» WHAT IS ASKED:
A. In the Kuzu release notes, reproduce the passage starting with "Besides performance improvement, we" and going on through "following two cases.".
B. According to the Kuzu release notes, what is an undirected relationship the union of?
C. Pick up the Kuzu release notes after their final sentence and keep writing.

» SUPPLIED PASSAGE:

Besides performance improvement, we now also allow interrupting COPY statements in the shell. You can interrupt long running COPY statements without crashing the shell.

We will continue to improve our data ingestion to make it more efficient and robust as we’re moving to the new storage design in the coming releases. Please stay tuned!

New Cypher Features

Undirected Relationships in Queries

Kuzu now supports undirected relationships in Cypher queries. An undirected relationship is the union of both in-coming and out-going relationships. This feature is mostly useful in the following two cases.

Case 1: Relationship is undirected by nature Relationships between nodes in Kuzu are currently directed (though we are internally debating to add a native undirected relationship type). A relationship file must contain FROM and TO columns each of which refers to a primary key column of a node table. However, sometimes the nature of the relationships are undirected, e.g., an isFriendOf relationships in a social network.

» RECORDED DATA:
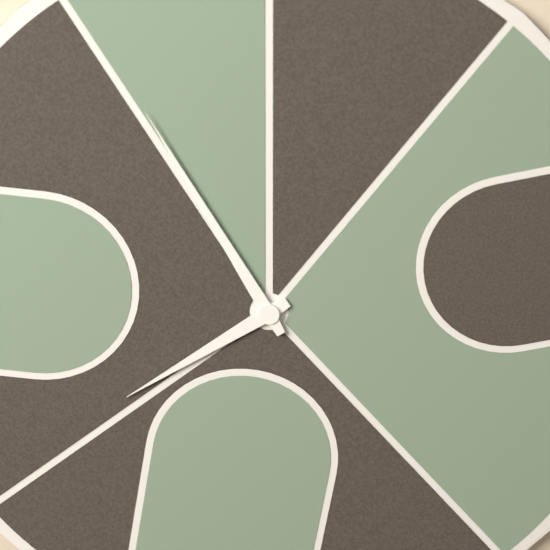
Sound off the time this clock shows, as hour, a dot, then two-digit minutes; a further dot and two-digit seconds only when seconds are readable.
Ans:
7.55
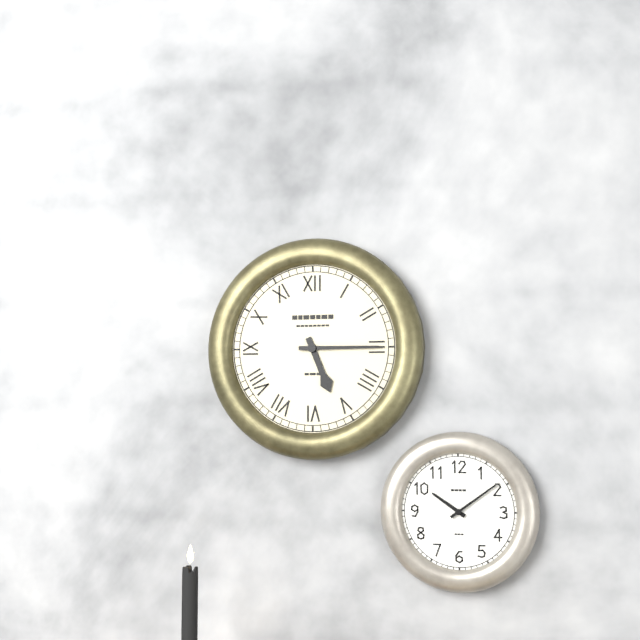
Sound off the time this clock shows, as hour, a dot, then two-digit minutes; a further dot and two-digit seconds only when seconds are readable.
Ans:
5.15
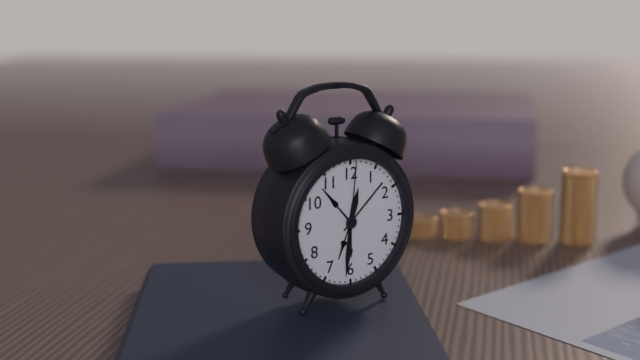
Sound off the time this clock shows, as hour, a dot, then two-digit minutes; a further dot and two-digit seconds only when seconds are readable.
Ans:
12.31.01
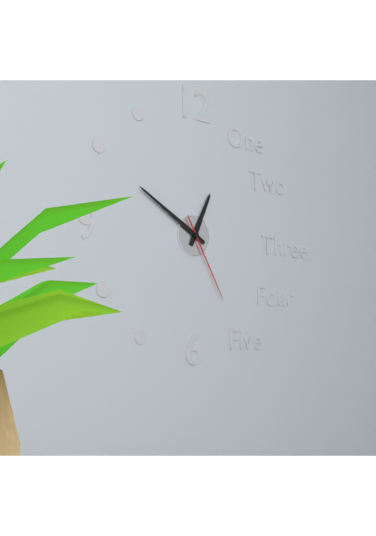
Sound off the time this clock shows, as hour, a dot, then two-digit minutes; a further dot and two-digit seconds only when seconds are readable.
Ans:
12.50.25
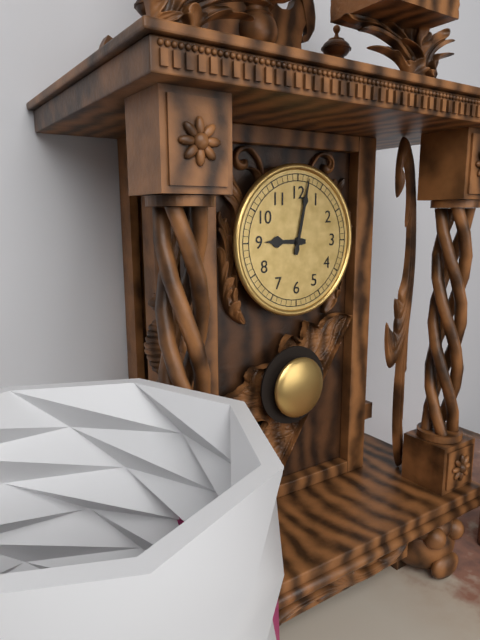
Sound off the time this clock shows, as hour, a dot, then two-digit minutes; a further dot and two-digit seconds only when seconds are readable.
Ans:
9.02
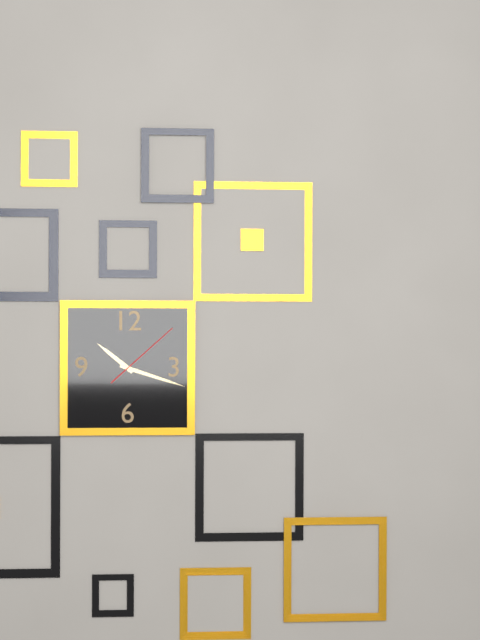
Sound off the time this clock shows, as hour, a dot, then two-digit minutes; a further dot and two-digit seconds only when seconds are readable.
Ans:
10.18.08
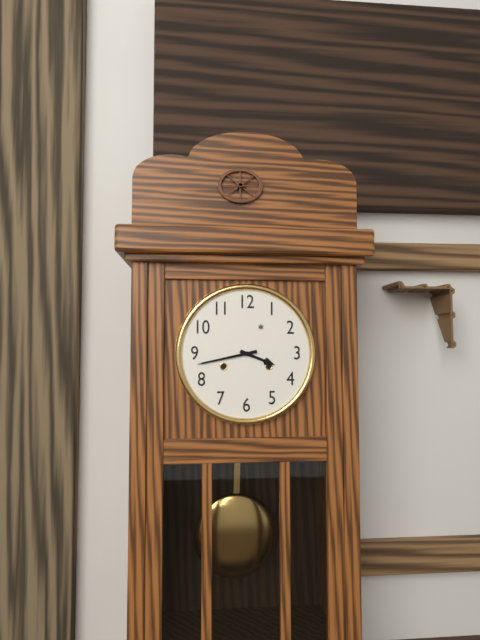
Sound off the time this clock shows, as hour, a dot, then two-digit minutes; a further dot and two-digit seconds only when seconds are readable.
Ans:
3.43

» THE ANSWERS:
A.
Besides performance improvement, we now also allow interrupting COPY statements in the shell. You can interrupt long running COPY statements without crashing the shell.

We will continue to improve our data ingestion to make it more efficient and robust as we’re moving to the new storage design in the coming releases. Please stay tuned!

New Cypher Features

Undirected Relationships in Queries

Kuzu now supports undirected relationships in Cypher queries. An undirected relationship is the union of both in-coming and out-going relationships. This feature is mostly useful in the following two cases.

B. It is the union of both in-coming and out-going relationships.

C.
Currently, you have two options: (1) you can either store each friendship twice, e.g., Alice isFriendOf Bob and Bob isFriendOf Alice. This is a bad choice because internally Kuzu will index each edge twice (in the forward and backward) edges, so this one fact ends up getting stored 4 times. Or (2) you can store it once, say Alice isFriendOf Bob.

The advantage of option (1) was that in Kuzu v 0.0.3, if you want to find all friends of Alice, you could simply ask this query:

MATCH (a:Person)-[:isFriendOf]->(b:Person)
WHERE a.name = 'Alice' RETURN b;

Instead, if you chose option (2), you would have to ask two queries, one to MATCH (a:Person)-[:isFriendOf]->(b:Person) and the other to MATCH (a:Person)<-[:isFriendOf]-(b:Person), and UNION them, which gets messy if you want to do more with those neighbors (e.g., find their neighbors etc.).

With undirected edge support, you can now choose option (2) and find Alice’s friends with:

MATCH (a:Person)-[:isFriendOf]-(b:Person)
WHERE a.name = 'Alice'
RETURN b;

So if you do not specify a direction in your relationships, Kuzu will automatically query both the forward and backward relationships for you.

Note from Kuzu developers: As noted above, we are debating a native undirected relationship type. That seems to solve the problem of, in which fake direction should an undirected relationship be saved at? Should be a Alice-[isFriendOf]->Bob or vice versa. Happy to hear your thoughts on this.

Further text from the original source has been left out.